The deans agreed that ensuring that the needs of students, faculty and staff were prioritized in the transition was critically important.

“Our IT staff member suggested that we do a practice telework day that ultimately helped to test connections, see what people needed and order items that people needed to be able to work from home to create accessibility. It gave us a sense of what were our needs in terms of supporting staff,” stated Gooden.

Further expanding on the theme of support, each panelist discussed the importance of monitoring the safety and health of the staff, faculty and students.

“We had 100 students in Italy and we had to get them home. First question was -- who is paying?” said Spencer. “We had to just pay it and figure it out later. What that crisis really showed is that no one knew what to do, but they knew how you talked to them when trying to figure it out and that’s what people remember.”

“I tried to be as transparent as I possibly could with information that I had and understand that everyone was being impacted by COVID and some more than others,” said Gooden. “My principle has been to really be authentic and demonstrate that I understand and care about the challenges that they face and although we are connected by the Wilder School and VCU, we are connected as humans and in the professional community.”

“Our folks understand care, health and privacy. I asked myself, ‘How can I get care in the institutions?’ When we put care forward, it costs the university less,” stated Hamilton.

Acting Towards Social Justice and Racial Equity

The police murders of unarmed African Americans during the summer of 2020 also presented an opportunity for panelists to activate community discussions about social justice and to develop plans around racial equity.

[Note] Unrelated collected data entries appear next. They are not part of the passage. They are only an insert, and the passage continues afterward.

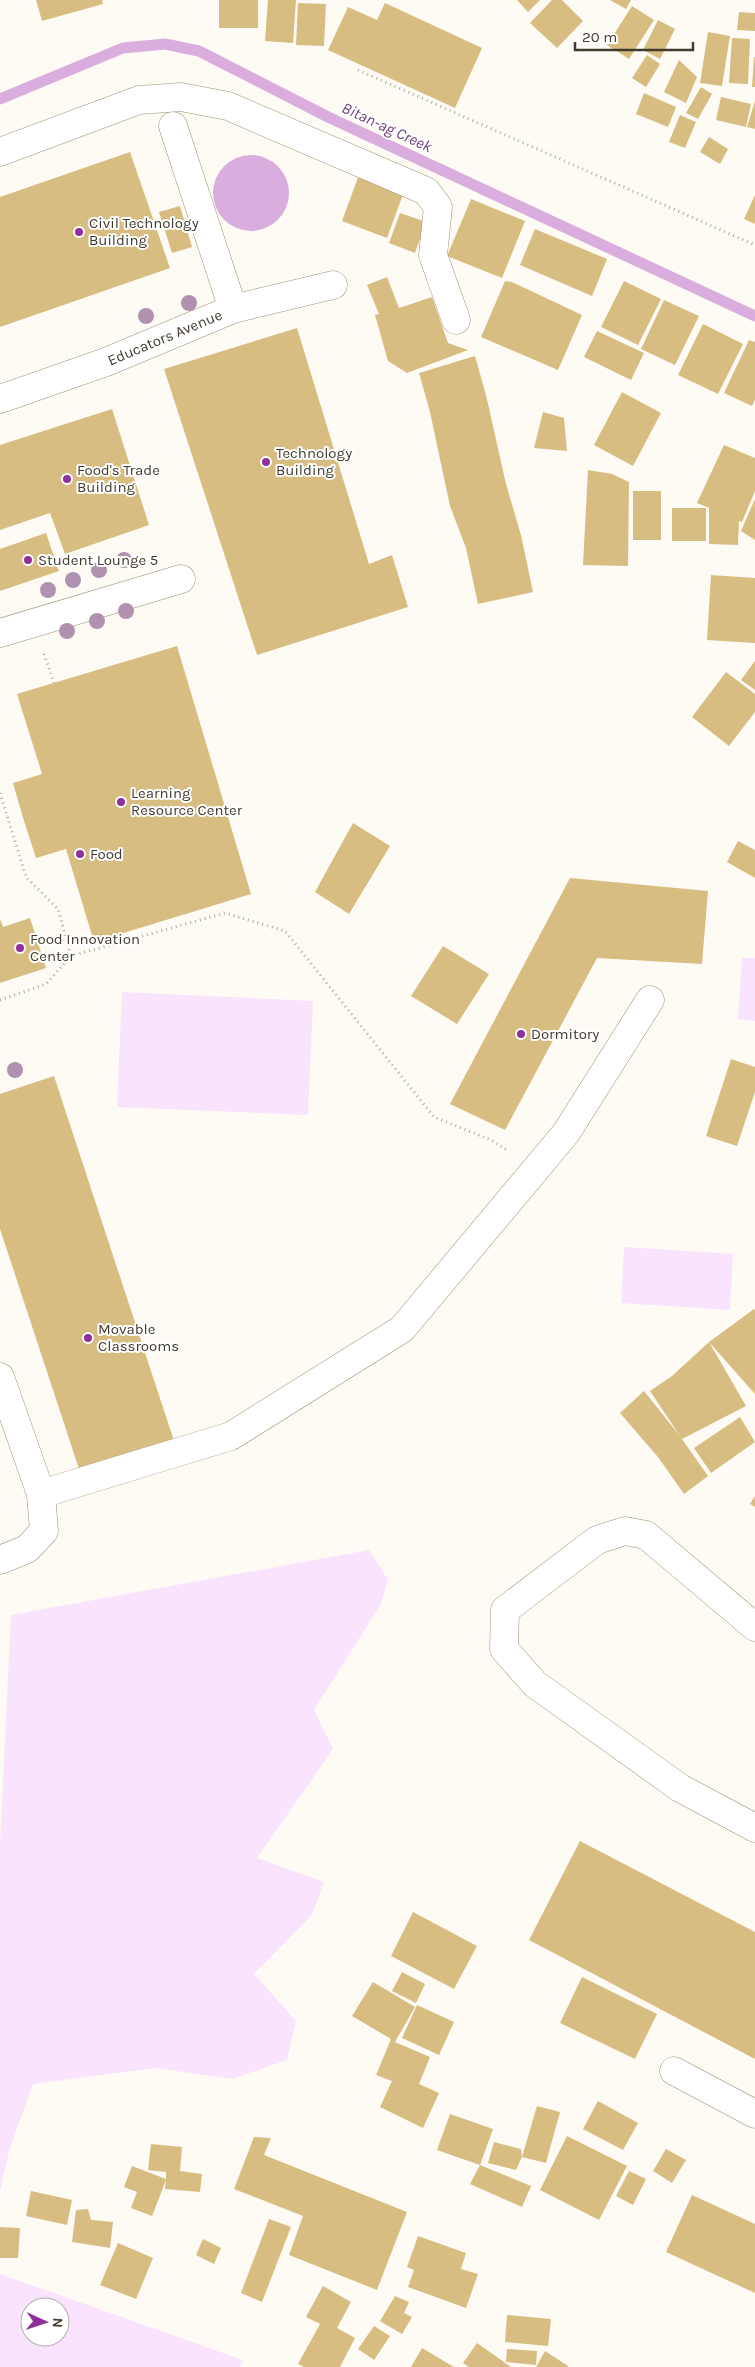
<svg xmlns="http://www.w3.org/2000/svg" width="755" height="2367" font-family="Karla,sans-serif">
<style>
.green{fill:#fae3fd;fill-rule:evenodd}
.water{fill:#d9aede}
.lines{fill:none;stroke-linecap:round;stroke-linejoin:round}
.stream{stroke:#d9aede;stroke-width:11}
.building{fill:#d8bd83}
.minor-casing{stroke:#9f9070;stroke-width:29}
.path{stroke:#afaba1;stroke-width:3;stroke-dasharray:1 4;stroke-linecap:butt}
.minor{stroke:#fff;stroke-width:28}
.tree{fill:#b092b0}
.poi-dot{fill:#8f319b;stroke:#fff;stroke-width:2}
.labels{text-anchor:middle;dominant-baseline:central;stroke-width:4;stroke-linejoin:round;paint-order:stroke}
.poi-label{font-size:15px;fill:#413b2d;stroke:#fff;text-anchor:start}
.street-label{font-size:15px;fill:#413b2d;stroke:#fff}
.water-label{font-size:16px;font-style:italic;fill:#733e7a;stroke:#fff}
</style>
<rect width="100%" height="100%" fill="#fefbf4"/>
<path class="green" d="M 742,958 L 755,958 L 755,1021 L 738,1019 Z
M 122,992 L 313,1001 L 308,1115 L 117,1107 Z
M 624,1247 L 733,1254 L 730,1310 L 621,1303 Z
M 369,1550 L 388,1580 L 381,1604 L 314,1710 L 333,1749 L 257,1858 L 324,1882 L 312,1915 L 254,1974 L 296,2021 L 287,2060 L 232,2079 L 155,2068 L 33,2084 L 9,2151 L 0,2191 L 0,1845 L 11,1615 Z
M 0,2274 L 243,2360 L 240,2367 L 0,2367 ZM 30,2307 L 60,2307 L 60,2337 L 30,2337 Z"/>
<path class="water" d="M213 193a38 38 0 1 1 76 0a38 38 0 1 1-76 0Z"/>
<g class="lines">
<path class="stream" d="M 0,99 L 123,48 L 165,44 L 199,51 L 328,117 L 755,316"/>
</g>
<path class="building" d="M 36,0 L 102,0 L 103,4 L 42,21 Z
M 219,0 L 258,0 L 258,28 L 219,28 Z
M 268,0 L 296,0 L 293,43 L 265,41 Z
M 517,0 L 540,0 L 528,12 Z
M 552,0 L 562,0 L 583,21 L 557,48 L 530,23 Z
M 610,0 L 631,0 L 626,9 Z
M 298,3 L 326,4 L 324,46 L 296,45 Z
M 385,3 L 482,48 L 455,108 L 328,50 L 348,7 L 377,20 Z
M 632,6 L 654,20 L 629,59 L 607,45 Z
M 739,12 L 755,13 L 755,31 L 737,30 Z
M 658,20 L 675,29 L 660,59 L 643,50 Z
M 708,32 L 730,36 L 722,86 L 700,83 Z
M 732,38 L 750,39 L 748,84 L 729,83 Z
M 647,55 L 660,64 L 646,87 L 632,78 Z
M 754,57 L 755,57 L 755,87 L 752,87 Z
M 679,60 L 697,77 L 686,103 L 664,92 Z
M 701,87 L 712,94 L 698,119 L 686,113 Z
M 644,93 L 676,107 L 668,127 L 636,114 Z
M 721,97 L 751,104 L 746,127 L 716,120 Z
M 755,101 L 755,129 L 747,127 Z
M 680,115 L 696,122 L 685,148 L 669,142 Z
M 709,137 L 728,149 L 720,164 L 700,152 Z
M 130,152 L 170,268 L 0,327 L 0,197 Z
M 360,172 L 405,189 L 387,238 L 342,221 Z
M 755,195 L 755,224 L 744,219 Z
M 471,199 L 525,221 L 502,278 L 447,256 Z
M 180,206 L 192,247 L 172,253 L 159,212 Z
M 400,213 L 426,222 L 415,253 L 389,243 Z
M 535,229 L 607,259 L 592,296 L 520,265 Z
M 387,277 L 399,308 L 432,297 L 448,343 L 468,350 L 407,373 L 388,361 L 375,315 L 379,314 L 367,285 Z
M 505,281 L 512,282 L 582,315 L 558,370 L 481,337 Z
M 624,281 L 661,299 L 638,345 L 601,327 Z
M 664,300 L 699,316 L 675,365 L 641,349 Z
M 703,324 L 743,344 L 718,394 L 678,375 Z
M 297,328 L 369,564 L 392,555 L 408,607 L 257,655 L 164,369 Z
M 597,331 L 644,353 L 631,380 L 584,357 Z
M 749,340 L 755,342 L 755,400 L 752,406 L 724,393 Z
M 475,356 L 486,395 L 506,484 L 521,535 L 533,592 L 478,604 L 466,548 L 450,506 L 430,412 L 419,373 Z
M 622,392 L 661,413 L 633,466 L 594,445 Z
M 112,409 L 149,525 L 65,554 L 50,513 L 0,530 L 0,445 Z
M 543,412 L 564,418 L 567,451 L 534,448 Z
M 724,445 L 755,458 L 755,491 L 742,522 L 739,521 L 738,545 L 709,544 L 709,508 L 697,503 Z
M 588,470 L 612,474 L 629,482 L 628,566 L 583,565 Z
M 633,491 L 661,491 L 661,540 L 633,540 Z
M 755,499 L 755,540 L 741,531 Z
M 672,508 L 706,508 L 706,541 L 672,541 Z
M 46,533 L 59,571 L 0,591 L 0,549 Z
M 711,575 L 755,578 L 755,643 L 707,640 Z
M 177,646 L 251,894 L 94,942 L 66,849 L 36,858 L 24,821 L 13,783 L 42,774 L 17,694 Z
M 755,661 L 755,690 L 741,680 Z
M 726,672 L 755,694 L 755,712 L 729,746 L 692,717 Z
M 353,823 L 390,846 L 349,914 L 315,892 Z
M 738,841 L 755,850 L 755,878 L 727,862 Z
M 570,878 L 708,891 L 702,964 L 597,958 L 505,1130 L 450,1104 Z
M 30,918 L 46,968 L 0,983 L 0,919 L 3,927 Z
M 443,946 L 489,974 L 457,1024 L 411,996 Z
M 731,1059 L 755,1067 L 755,1092 L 737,1146 L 706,1136 Z
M 54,1076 L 176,1447 L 82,1478 L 0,1229 L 0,1094 Z
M 754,1309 L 755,1310 L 755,1394 L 709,1342 Z
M 709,1342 L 746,1406 L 682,1439 L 708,1476 L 684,1494 L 658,1457 L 620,1413 L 644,1391 L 680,1436 L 650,1391 L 672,1376 Z
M 740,1417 L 755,1442 L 711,1473 L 694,1448 Z
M 755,1496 L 755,1507 L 750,1504 Z
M 580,1841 L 755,1932 L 755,2059 L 529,1940 Z
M 413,1912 L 477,1946 L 454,1989 L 391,1956 Z
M 402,1972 L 425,1984 L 416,2003 L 392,1991 Z
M 582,1977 L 657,2014 L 635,2059 L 560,2023 Z
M 373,1982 L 415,2007 L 395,2042 L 430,2057 L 419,2084 L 439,2093 L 423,2128 L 380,2107 L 392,2081 L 376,2075 L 391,2039 L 352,2016 Z
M 417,2005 L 454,2022 L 439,2055 L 402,2038 Z
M 598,2101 L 638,2123 L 623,2150 L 583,2129 Z
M 537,2106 L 560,2112 L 546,2163 L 522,2157 Z
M 450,2114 L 493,2129 L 480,2165 L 437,2150 Z
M 567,2136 L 627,2166 L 599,2220 L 540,2190 Z
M 254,2137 L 271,2138 L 264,2155 L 407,2212 L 377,2290 L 289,2255 L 303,2216 L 234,2189 Z
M 494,2142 L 521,2149 L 522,2157 L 516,2170 L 488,2163 Z
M 151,2144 L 182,2147 L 180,2171 L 202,2174 L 200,2192 L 165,2189 L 166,2180 L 152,2216 L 131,2208 L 137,2192 L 124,2187 L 132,2166 L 166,2179 L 166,2172 L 148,2170 Z
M 666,2149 L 686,2160 L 672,2183 L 653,2171 Z
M 480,2165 L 531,2186 L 522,2207 L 470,2184 Z
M 629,2171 L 646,2179 L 633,2205 L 616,2196 Z
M 31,2191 L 72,2200 L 67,2225 L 26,2216 Z
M 692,2195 L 755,2224 L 755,2293 L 666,2252 Z
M 88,2209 L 91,2220 L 113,2222 L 110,2248 L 72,2242 L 76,2210 Z
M 269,2219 L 291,2227 L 262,2302 L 241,2293 Z
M 0,2227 L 20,2228 L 18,2258 L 0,2258 Z
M 418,2236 L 466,2253 L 461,2269 L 478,2274 L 466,2308 L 408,2287 L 414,2270 L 407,2267 Z
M 203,2239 L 221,2248 L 214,2264 L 196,2255 Z
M 118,2243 L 153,2258 L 136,2299 L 100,2285 Z
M 323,2286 L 351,2302 L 337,2328 L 355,2338 L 340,2367 L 304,2367 L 298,2364 L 320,2324 L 306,2317 Z
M 395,2296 L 409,2302 L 404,2313 L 412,2317 L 402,2334 L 380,2321 Z
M 507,2315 L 551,2319 L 548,2346 L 505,2342 Z
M 374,2326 L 390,2336 L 374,2360 L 358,2349 Z
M 477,2343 L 511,2367 L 469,2367 L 463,2363 Z
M 422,2348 L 454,2367 L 411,2367 Z
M 507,2349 L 537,2351 L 536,2365 L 506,2362 Z
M 545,2351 L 568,2366 L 568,2367 L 536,2367 Z"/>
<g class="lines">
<g class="minor-casing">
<g id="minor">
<path d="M 173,126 L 233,309"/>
<path d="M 0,152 L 139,100 L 181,97 L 228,106 L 426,191 L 438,207 L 433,255 L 456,320"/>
<path id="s1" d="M 0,399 L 106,362 L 233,309 L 333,285"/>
<path d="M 0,633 L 181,579"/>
<path d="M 0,1377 L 41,1494 L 44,1531 L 27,1549 L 0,1560"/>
<path d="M 41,1494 L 231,1436 L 402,1329 L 566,1133 L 650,1000"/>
<path d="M 755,1627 L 646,1535 L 625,1531 L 597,1540 L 505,1610 L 504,1649 L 535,1684 L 680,1788 L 755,1828"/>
<path d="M 674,2071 L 755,2114"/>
</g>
</g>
<path class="path" d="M 358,70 L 755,245
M 44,654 L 54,683
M 0,793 L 26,877 L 58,909 L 71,956
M 0,1000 L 46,984 L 71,956 L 225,913 L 285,931 L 434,1117 L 491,1140 L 507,1150"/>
<use href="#minor" class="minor"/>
</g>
<g class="tree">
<circle cx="189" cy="303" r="8"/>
<circle cx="146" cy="316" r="8"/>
<circle cx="124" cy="560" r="8"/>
<circle cx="99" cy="570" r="8"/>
<circle cx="73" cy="580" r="8"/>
<circle cx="48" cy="590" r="8"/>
<circle cx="126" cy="611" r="8"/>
<circle cx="97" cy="621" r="8"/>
<circle cx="67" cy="631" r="8"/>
<circle cx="15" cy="1070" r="8"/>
</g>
<g class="poi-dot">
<circle cx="79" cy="232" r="5"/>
<circle cx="266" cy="462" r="5"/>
<circle cx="67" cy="479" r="5"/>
<circle cx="28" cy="560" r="5"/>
<circle cx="121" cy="802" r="5"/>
<circle cx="80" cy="854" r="5"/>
<circle cx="20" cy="948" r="5"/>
<circle cx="521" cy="1034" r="5"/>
<circle cx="88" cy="1338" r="5"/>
</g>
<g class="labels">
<g class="poi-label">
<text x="89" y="223">Civil Technology<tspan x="89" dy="17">Building</tspan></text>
<text x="276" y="453">Technology<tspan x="276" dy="17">Building</tspan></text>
<text x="77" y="470">Food's Trade<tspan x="77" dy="17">Building</tspan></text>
<text x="38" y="560">Student Lounge 5</text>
<text x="131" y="793">Learning<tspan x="131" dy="17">Resource Center</tspan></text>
<text x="90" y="854">Food</text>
<text x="30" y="939">Food Innovation<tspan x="30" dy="17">Center</tspan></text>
<text x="531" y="1034">Dormitory</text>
<text x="98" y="1329">Movable<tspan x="98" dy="17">Classrooms</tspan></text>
</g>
<g class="street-label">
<text stroke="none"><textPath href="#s1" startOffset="176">Educators Avenue</textPath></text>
</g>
<g class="water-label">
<text transform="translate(387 127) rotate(25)">Bitan-ag Creek</text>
</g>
</g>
<g transform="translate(45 2322) rotate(93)"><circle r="24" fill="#ffffff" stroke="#b3b1ab"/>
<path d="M0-4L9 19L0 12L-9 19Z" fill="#8f319b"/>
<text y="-8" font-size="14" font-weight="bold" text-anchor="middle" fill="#413b2d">N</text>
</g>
<path d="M575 42v8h118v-8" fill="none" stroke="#413b2d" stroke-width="2.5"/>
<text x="582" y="42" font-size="15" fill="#413b2d" stroke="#ffffff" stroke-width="4" paint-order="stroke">20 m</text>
</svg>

“After the George Floyd murder, we came together and created a racial equity action plan (REAP). With everything that was taking place and thinking about our namesake, we wanted to make sure we took seriously the challenges that were before us,” said Gooden.

“The months after the George Floyd murder were emotional management. We are often taught to be very practical and solve problems but, in that citation -- those are not things we can solve, but instead figure out how to relate to people, give them hope and quiet,” said Spencer. “That moment gave people who had been working on these issues for years some spotlights and to really be heard, so we organized focus groups to give a space for people to have those conversations.”

“I had to ask ‘What does it mean when I say Black Lives Matter and it is not in our practices, in our policies, etc.?’ It was doing more harm than good at the time and firing up convictions of people in school,” said Hamilton. “We are disoriented in the institution. We need to reorient ourselves and learn the history -- looking evermore in the moment and asking how can I dismantle white supremacy?”

Moving Forward

The panel agreed that the parameters, guidelines and policies of higher education have changed drastically over the last year and how it's important to keep the momentum moving in the right direction.

“Higher education was not on a great pathway before the pandemic. I think that there is a critical mass of people thinking big now,” said Spencer.

“There have been silver linings that have come to bear at the macro level seeing all of the policies being implemented that otherwise would never have been. Opportunity to have telehealth, GRE scores, etc. A lot of the things from an equity and public policy standpoint that people had worked on were just stripped away in a matter of seconds,” stated Gooden.

“How are we going to reshape what’s going to last? What are we going to go back to? What are some of the things that we want for our students? There are tremendous opportunities structurally to see how we will go back.”